EXTRACT PROVIDED:
Monday, July 31, 2017

Untrue Color



I spent most of yesterday working with old files I've never touched, NYC pics from years ago.  But I also shot with my Leica M 262 to which I attached an old Voigtlander 25mm lens.  The Leica didn't like the lens all that much, or maybe the lens is just not as good as it should be.  But I made it work.  When I processed the files, I liked them.  I am beginning to see in wide angle again as I did when I was in college.  It is an odd thing as it is not the way we see without panning our eyes across the landscape.  It is not flattering to people if they are in the frame.  Everybody looks like a freak at 24 or 25mm.  It is just the thing for me.

As I processed NYC pics, I made working prints from my Epson 2400 printer.  4"x6".  When they came out, I put them on the dining room table.  Some that looked good on the computer screen looked dead in print.  I need the prints to see which ones really work and which don't.  Out of the thirty or so images, images I had culled from hundreds, a few would actually catch your eye.  Without the physical prints, though, I wouldn't know.  Everything looks better on the screen.

ASSIGNED TASK: Reproduce the blog post above about wide-angle shooting and test prints word for word, from its date line to its last sentence.

MATERIAL SHOWN:
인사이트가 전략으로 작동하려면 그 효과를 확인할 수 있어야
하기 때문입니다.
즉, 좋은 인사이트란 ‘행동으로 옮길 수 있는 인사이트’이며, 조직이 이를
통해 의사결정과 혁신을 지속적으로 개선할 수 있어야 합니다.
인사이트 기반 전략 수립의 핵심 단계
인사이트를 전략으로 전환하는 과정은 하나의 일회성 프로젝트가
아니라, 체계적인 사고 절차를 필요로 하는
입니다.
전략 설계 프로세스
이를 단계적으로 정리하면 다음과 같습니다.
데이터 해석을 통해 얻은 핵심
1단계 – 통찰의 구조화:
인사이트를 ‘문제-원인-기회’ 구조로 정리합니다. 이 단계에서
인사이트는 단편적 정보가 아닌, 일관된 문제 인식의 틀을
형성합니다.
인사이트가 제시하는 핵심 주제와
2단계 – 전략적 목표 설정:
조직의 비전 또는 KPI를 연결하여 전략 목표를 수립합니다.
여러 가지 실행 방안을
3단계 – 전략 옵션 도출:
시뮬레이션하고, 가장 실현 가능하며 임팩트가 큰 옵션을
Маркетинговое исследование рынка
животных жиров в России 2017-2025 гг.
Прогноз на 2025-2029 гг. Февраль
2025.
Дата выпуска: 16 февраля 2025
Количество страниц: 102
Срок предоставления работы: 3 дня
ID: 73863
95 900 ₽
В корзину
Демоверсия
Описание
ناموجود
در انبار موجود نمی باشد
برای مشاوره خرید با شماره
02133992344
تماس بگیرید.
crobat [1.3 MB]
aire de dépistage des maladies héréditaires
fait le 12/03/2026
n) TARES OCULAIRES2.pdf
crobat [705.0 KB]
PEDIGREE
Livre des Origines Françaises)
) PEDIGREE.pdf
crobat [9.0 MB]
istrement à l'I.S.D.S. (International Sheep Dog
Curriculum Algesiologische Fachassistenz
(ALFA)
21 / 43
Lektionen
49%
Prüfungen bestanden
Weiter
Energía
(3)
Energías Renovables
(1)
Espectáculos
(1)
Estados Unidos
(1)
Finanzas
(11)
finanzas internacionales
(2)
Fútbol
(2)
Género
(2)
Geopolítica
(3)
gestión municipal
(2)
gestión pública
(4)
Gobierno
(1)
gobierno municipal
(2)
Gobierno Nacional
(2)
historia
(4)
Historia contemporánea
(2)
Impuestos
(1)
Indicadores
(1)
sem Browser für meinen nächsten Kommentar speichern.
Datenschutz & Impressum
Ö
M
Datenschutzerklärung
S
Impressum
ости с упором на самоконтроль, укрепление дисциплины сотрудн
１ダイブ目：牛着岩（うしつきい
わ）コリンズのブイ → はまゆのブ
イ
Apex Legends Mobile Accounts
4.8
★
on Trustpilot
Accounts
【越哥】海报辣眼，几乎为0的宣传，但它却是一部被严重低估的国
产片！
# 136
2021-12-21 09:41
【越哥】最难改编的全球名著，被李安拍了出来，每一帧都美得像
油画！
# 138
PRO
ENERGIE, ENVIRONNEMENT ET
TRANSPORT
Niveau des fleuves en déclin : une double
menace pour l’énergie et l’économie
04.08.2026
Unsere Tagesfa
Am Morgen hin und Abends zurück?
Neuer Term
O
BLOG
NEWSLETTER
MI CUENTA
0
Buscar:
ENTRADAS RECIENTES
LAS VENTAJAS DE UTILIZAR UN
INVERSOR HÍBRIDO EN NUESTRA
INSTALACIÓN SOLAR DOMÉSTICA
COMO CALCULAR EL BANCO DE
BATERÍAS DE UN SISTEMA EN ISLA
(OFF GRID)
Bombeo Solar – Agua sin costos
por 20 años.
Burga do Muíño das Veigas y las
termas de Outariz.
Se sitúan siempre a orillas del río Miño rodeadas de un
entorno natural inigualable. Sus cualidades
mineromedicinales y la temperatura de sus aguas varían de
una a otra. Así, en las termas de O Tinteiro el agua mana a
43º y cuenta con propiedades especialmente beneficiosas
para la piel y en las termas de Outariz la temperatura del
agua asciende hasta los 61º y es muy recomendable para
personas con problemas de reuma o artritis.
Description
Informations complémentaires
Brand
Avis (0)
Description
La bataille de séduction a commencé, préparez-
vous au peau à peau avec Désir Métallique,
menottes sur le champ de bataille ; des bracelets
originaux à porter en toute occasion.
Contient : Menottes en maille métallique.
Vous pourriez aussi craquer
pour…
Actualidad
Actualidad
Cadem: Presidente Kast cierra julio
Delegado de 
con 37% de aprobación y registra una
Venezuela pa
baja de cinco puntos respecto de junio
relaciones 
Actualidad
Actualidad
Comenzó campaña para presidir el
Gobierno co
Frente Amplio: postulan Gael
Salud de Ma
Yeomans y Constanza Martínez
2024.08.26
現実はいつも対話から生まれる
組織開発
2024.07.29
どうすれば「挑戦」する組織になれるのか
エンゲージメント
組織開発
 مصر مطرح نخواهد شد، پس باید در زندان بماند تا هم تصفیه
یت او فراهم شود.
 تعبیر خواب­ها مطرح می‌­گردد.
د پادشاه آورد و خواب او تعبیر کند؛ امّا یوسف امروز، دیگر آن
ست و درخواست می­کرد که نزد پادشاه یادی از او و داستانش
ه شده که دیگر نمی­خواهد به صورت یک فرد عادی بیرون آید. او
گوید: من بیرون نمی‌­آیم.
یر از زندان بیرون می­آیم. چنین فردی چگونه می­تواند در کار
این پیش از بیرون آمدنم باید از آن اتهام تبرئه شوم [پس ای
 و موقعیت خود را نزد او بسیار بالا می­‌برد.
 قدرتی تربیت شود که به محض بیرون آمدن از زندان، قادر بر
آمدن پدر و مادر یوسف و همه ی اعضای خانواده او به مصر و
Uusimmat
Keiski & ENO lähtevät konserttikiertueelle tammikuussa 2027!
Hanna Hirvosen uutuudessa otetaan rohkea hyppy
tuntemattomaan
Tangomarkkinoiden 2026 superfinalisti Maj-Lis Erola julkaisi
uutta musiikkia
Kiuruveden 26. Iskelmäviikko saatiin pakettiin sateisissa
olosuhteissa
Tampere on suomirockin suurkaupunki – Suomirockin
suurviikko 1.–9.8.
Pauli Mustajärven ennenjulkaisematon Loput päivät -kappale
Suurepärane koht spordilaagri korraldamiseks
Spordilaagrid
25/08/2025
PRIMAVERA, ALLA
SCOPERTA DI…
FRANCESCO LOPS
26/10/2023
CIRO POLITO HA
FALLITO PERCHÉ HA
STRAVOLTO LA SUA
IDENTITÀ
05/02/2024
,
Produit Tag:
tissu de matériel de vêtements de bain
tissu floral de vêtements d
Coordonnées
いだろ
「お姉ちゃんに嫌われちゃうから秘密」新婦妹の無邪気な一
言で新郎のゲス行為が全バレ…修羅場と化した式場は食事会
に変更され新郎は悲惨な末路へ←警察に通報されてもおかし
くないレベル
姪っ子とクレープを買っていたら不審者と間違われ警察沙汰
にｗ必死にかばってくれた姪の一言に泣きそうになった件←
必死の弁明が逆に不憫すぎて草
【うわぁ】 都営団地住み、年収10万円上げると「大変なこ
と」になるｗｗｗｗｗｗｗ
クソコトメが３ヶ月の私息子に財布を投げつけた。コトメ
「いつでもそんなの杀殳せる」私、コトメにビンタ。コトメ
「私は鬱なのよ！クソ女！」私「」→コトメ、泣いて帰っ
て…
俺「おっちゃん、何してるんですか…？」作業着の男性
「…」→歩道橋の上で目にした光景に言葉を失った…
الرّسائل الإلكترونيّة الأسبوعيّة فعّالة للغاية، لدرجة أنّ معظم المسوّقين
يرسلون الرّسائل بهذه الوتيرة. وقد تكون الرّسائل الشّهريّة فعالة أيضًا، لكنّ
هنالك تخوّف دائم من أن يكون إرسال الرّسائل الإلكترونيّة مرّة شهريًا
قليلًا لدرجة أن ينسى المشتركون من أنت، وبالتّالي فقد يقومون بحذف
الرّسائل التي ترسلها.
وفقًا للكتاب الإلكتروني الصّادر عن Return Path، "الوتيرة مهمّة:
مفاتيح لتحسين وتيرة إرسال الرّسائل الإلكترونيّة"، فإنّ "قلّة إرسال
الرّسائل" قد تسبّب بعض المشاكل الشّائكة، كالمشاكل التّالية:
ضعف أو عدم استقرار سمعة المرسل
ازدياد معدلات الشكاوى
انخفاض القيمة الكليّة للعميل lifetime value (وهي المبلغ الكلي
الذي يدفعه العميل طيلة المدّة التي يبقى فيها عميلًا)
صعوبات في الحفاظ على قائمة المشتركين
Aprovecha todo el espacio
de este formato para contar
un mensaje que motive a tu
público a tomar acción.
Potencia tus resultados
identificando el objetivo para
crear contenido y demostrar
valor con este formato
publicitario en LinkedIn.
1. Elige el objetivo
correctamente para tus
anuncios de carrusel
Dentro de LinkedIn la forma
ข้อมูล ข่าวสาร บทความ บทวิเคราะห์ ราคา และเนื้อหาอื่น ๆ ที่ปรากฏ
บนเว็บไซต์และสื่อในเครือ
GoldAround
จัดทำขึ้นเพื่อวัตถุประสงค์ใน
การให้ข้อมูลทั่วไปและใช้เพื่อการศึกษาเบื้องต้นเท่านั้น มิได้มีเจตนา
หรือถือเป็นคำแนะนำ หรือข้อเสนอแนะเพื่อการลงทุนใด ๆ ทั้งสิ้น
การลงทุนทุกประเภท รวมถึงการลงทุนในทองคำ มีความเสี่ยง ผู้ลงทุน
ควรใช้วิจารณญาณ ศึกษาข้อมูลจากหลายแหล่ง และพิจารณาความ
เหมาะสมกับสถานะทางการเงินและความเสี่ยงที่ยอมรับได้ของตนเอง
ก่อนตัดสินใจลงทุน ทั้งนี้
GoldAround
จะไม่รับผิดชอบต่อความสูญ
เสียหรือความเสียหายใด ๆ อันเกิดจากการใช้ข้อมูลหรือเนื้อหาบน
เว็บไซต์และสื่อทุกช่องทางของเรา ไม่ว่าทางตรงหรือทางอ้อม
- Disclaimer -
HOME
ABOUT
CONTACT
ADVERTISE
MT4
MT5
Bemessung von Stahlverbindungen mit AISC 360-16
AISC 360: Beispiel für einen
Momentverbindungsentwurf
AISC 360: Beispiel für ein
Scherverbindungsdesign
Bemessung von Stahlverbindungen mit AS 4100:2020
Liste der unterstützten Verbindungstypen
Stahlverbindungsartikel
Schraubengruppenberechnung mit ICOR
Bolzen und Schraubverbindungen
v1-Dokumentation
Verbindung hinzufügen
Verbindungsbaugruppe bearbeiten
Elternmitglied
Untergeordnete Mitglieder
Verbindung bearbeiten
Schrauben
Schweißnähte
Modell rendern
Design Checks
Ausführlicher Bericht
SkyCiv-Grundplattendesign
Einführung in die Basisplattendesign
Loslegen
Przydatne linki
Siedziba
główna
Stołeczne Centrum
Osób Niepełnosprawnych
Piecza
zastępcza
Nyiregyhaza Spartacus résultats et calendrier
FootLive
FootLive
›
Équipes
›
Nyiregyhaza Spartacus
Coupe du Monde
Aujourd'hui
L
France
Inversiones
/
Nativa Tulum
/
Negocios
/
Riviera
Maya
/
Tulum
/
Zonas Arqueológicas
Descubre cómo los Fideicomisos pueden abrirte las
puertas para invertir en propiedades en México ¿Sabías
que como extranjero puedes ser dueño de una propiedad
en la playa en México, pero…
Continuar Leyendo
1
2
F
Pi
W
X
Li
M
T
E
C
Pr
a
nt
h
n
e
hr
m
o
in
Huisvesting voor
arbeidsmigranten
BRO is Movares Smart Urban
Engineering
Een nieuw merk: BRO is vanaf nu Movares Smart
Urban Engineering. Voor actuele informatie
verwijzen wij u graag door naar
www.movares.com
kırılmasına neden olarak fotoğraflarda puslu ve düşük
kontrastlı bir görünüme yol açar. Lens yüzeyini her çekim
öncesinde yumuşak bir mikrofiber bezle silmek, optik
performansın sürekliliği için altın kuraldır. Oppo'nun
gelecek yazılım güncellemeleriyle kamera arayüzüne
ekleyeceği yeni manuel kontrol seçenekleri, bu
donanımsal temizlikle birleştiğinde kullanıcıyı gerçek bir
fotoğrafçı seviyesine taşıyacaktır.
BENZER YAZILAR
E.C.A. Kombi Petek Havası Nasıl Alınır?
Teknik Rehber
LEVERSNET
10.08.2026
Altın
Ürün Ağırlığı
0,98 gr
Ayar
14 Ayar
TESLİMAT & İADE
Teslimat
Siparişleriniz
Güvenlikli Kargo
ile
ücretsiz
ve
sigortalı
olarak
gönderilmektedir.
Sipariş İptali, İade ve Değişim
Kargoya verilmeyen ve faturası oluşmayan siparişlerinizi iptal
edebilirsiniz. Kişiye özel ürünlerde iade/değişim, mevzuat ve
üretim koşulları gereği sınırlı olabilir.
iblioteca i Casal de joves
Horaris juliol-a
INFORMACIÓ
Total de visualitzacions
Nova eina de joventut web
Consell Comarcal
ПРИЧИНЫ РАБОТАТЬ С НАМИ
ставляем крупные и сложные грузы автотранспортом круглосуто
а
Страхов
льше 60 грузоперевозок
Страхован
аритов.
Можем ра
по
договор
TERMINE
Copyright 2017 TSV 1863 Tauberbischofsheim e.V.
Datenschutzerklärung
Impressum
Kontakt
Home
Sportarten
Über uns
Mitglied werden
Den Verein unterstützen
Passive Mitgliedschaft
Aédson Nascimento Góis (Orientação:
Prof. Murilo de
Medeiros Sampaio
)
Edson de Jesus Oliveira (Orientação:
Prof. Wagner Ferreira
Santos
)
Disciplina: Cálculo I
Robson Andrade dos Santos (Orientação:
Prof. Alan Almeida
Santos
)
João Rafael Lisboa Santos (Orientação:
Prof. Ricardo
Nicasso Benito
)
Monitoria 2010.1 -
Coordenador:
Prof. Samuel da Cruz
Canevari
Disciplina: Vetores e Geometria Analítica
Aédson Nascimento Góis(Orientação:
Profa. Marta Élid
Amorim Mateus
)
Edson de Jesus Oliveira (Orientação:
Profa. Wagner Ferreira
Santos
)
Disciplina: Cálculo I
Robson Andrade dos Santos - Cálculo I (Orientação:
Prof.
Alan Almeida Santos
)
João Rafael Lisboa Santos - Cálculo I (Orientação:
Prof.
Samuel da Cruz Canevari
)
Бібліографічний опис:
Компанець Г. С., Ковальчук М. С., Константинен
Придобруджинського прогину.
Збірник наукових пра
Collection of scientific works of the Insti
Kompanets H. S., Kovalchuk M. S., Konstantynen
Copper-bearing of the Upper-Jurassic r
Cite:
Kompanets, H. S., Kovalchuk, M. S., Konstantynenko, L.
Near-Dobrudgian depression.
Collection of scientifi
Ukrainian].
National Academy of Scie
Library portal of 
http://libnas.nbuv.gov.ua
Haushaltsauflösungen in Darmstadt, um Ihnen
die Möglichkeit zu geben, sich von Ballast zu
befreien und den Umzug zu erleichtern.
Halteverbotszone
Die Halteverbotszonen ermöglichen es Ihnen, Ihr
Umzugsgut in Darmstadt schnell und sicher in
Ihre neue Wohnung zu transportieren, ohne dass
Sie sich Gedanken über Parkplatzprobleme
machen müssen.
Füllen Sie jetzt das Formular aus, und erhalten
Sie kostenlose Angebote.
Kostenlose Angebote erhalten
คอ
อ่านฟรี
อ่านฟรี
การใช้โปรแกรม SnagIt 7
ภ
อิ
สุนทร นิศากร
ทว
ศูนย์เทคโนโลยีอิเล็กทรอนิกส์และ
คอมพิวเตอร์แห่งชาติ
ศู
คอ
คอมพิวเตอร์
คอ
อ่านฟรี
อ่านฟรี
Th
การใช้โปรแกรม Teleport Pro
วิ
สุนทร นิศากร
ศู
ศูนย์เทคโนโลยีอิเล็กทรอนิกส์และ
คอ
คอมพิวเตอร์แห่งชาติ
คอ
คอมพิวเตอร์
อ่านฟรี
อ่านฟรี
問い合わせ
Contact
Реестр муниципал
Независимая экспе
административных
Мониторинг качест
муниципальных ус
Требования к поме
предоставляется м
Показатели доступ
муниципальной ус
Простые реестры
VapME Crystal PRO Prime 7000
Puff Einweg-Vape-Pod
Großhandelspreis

EXPECTED ANSWER:
Monday, July 31, 2017

Untrue Color



I spent most of yesterday working with old files I've never touched, NYC pics from years ago.  But I also shot with my Leica M 262 to which I attached an old Voigtlander 25mm lens.  The Leica didn't like the lens all that much, or maybe the lens is just not as good as it should be.  But I made it work.  When I processed the files, I liked them.  I am beginning to see in wide angle again as I did when I was in college.  It is an odd thing as it is not the way we see without panning our eyes across the landscape.  It is not flattering to people if they are in the frame.  Everybody looks like a freak at 24 or 25mm.  It is just the thing for me.

As I processed NYC pics, I made working prints from my Epson 2400 printer.  4"x6".  When they came out, I put them on the dining room table.  Some that looked good on the computer screen looked dead in print.  I need the prints to see which ones really work and which don't.  Out of the thirty or so images, images I had culled from hundreds, a few would actually catch your eye.  Without the physical prints, though, I wouldn't know.  Everything looks better on the screen.